• _What this task involves_
Carry on the mailing-list reply about the i915 VBT patch from the point where it stops.

======== Selected extract

[Intel-gfx] [PATCH 4/4] drm/i915/bios: do not discard address space
Lucas De Marchi
lucas.demarchi at intel.com
Fri Nov 8 18:18:52 UTC 2019
On Fri, Nov 08, 2019 at 01:14:03PM +0200, Jani Nikula wrote:
>On Thu, 07 Nov 2019, Lucas De Marchi <lucas.demarchi at intel.com> wrote:
>> When we are mapping the VBT through pci_map_rom() we may not be allowed
>> to simply discard the address space and go on reading the memory. After
>> checking on my test system that dumping the rom via sysfs I could
>> actually get the correct vbt, I decided to change the implementation to
>> use the same approach, by calling memcpy_fromio().
>>
>> In order to avoid copying the entire oprom this implements a simple
>> memmem() searching for "$VBT". Contrary to the previous implementation
>> this also takes care of not issuing unaligned PCI reads that would
>> otherwise get translated into more even more reads. I also vaguely
>> remember unaligned reads failing in the past with some devices.
>>
>> Also make sure we copy only the VBT and not the entire oprom that is
>> usually much larger.
>
>So you have
>
>1. a fix to unaligned reads
unaligned io reads, yes
>
>2. an optimization to avoid reading individual bytes four times
it was by no means an optimization. Not reading the same byte 4 bytes is
there actually to stop doing the unaligned IO reads. You can't have (2)
without (1) unless you switch to ioreadb() and add a shift (which may
not be a bad idea.
>
>3. respecting __iomem and copying (I guess these are tied together)
>
>Seems to me that really should be at least three patches. Not
>necessarily in the above order.
(3) is actually the most important I think, so I will start by that.
>
>Follow-up: store pointer to the oprom vbt somewhere under i915->vbt, and
>have debugfs i915_vbt() handle that properly.
I don't think this is needed. The thing I'm doing here is the same as
what can be accomplished by reading the rom from sysfs:
find /sys/bus/pci/devices/*/ -name rom
... choose one
echo 1 > rom # to allow reading the rom
hexdump -C rom
>
>>
>> Signed-off-by: Lucas De Marchi <lucas.demarchi at intel.com>
>> ---
>> drivers/gpu/drm/i915/display/intel_bios.c | 95 +++++++++++++++++++----
>> 1 file changed, 79 insertions(+), 16 deletions(-)

================
======== Data under study

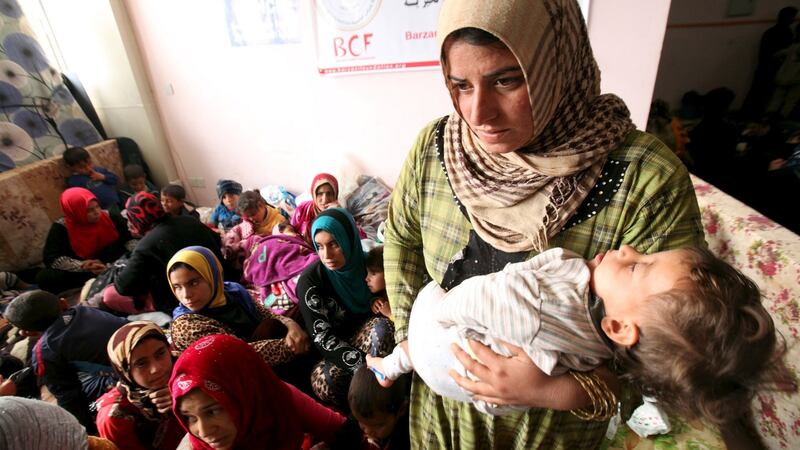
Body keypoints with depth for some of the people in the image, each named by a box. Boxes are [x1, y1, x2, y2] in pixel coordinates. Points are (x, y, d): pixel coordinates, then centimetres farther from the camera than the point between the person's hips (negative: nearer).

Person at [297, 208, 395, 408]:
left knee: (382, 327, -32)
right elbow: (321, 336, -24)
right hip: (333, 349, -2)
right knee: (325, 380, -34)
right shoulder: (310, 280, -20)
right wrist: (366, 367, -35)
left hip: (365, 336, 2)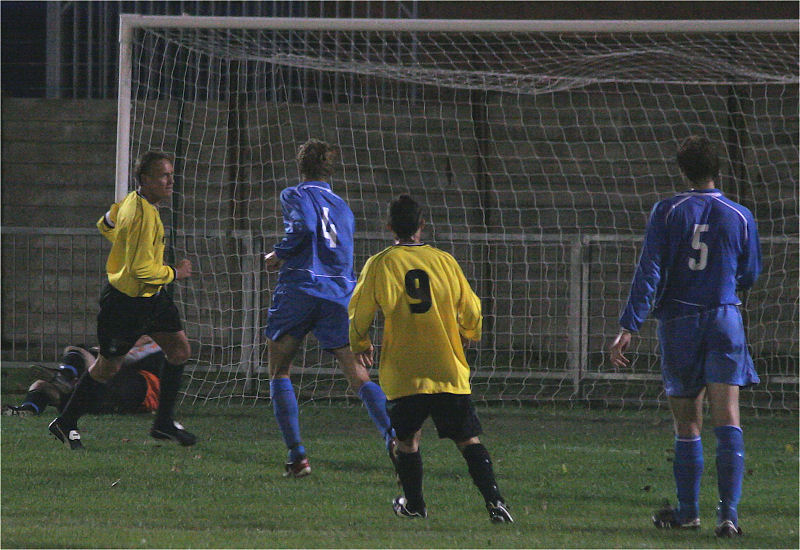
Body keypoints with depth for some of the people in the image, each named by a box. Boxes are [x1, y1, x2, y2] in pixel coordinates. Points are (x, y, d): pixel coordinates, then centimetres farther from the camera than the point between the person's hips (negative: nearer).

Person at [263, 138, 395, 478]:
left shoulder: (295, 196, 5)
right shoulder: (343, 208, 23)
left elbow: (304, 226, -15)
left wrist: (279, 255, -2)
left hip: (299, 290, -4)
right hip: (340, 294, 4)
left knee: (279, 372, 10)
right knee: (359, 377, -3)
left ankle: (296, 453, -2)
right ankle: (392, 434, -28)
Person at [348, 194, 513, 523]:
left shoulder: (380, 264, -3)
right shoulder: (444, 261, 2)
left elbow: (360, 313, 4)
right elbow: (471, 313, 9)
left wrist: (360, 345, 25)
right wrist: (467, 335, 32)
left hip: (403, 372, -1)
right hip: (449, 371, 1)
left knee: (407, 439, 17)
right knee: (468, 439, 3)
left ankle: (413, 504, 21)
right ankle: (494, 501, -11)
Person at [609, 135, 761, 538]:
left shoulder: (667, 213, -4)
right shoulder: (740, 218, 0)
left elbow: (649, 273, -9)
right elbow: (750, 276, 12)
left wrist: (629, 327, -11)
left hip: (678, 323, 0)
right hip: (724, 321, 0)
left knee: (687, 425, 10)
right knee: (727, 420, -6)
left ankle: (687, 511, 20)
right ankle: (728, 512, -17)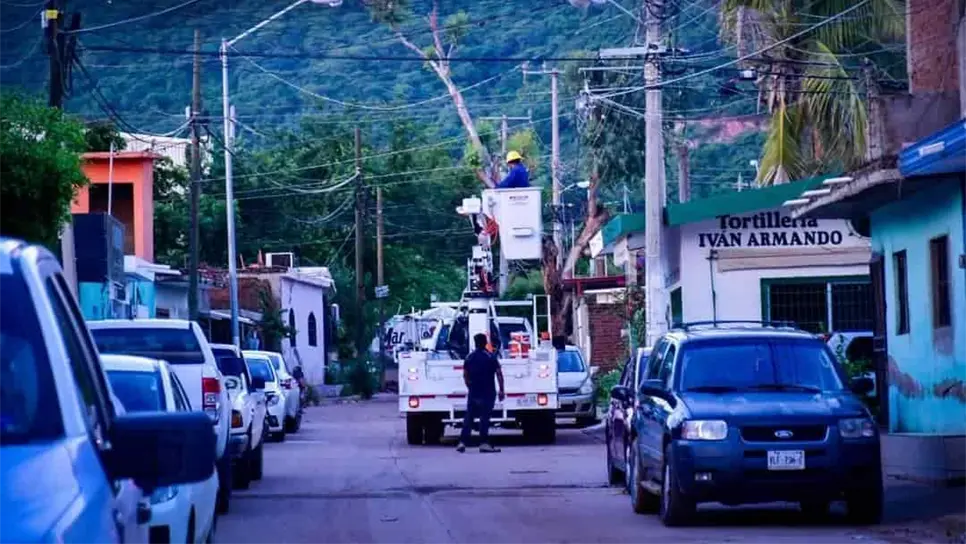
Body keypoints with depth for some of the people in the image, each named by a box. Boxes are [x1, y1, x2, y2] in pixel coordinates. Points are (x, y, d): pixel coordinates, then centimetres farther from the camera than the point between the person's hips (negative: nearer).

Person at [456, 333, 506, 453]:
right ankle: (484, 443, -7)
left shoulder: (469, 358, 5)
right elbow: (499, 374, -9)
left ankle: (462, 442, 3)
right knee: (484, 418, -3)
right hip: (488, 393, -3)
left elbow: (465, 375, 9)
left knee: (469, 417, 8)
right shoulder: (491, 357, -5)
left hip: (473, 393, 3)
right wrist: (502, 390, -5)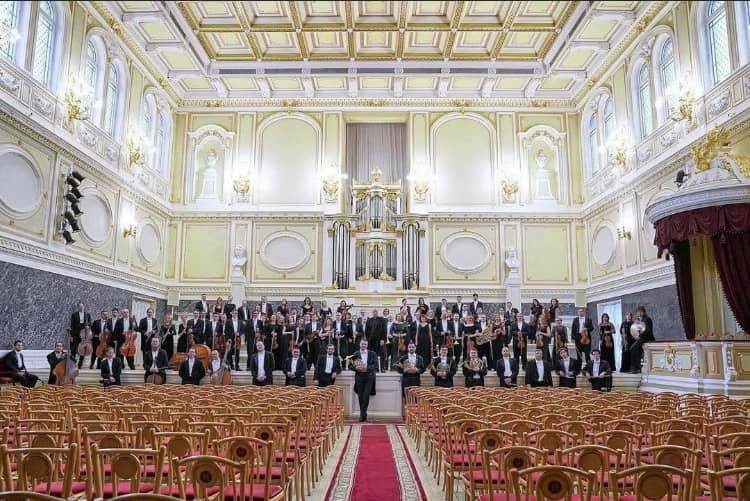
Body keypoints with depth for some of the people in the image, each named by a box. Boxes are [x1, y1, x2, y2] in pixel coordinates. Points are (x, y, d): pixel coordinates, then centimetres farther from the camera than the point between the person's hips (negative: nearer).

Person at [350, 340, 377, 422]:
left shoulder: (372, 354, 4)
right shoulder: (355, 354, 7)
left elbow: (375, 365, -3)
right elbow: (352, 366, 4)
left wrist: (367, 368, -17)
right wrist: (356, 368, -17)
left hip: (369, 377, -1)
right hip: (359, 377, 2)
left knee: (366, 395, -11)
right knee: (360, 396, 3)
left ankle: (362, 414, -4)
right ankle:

================

• _Expected answer_
>>
>> diff --git a/drivers/gpu/drm/i915/display/intel_bios.c b/drivers/gpu/drm/i915/display/intel_bios.c
>> index 671bbce6ba5b..c401e90b7cf1 100644
>> --- a/drivers/gpu/drm/i915/display/intel_bios.c
>> +++ b/drivers/gpu/drm/i915/display/intel_bios.c
>> @@ -1806,31 +1806,88 @@ bool intel_bios_is_valid_vbt(const void *buf, size_t size)
>> return vbt;
>> }
>>
>> -static const struct vbt_header *find_vbt(void __iomem *oprom, size_t size)
>> +void __iomem *find_vbt(void __iomem *oprom, size_t size)
>> {
>> - size_t i;
>> + const u32 MAGIC = *((const u32 *)"$VBT");
>> + size_t done = 0, cur = 0;
>> + void __iomem *p;
>> + u8 buf[128];
>> + u32 val;
>>
>> - /* Scour memory looking for the VBT signature. */
>> - for (i = 0; i + 4 < size; i++) {
>> - void *vbt;
>> + /*
>> + * poor's man memmem() with sizeof(buf) window to avoid frequent
>> + * wrap-arounds and using u32 for comparison. This gives us 4
>> + * comparisons per ioread32() and avoids unaligned io reads (although it
>> + * still does unaligned cpu access).
>> + */
>
>If we're really worried about performance here, and use a local buffer
>to optimize the wraparounds, would it actually be more efficient to use
>memcpy_fromio() which has an arch specific implementation in asm?
Not really worried about performance. I actually did 3 implementations
that avoids the unaligned io reads.
1) this one
2) memcpy_fromio() to the local buffer + strnstr()
3) allocate a oprom buffer, memcpy_fromio() the entire rom and keep a
pointer to it. Then free the oprom after the vbt is used
(2) and (1) had basically the same complexity involved of requiring a
wrap around local buffer, so I went with (1)
I didn't feel confortable with (3) because it would allocate much more
memory than really needed.
>
>In any case makes you think you should first have the patch that the
>patch subject claims, fix unaligned reads and add optimizations
>next. This one does too much.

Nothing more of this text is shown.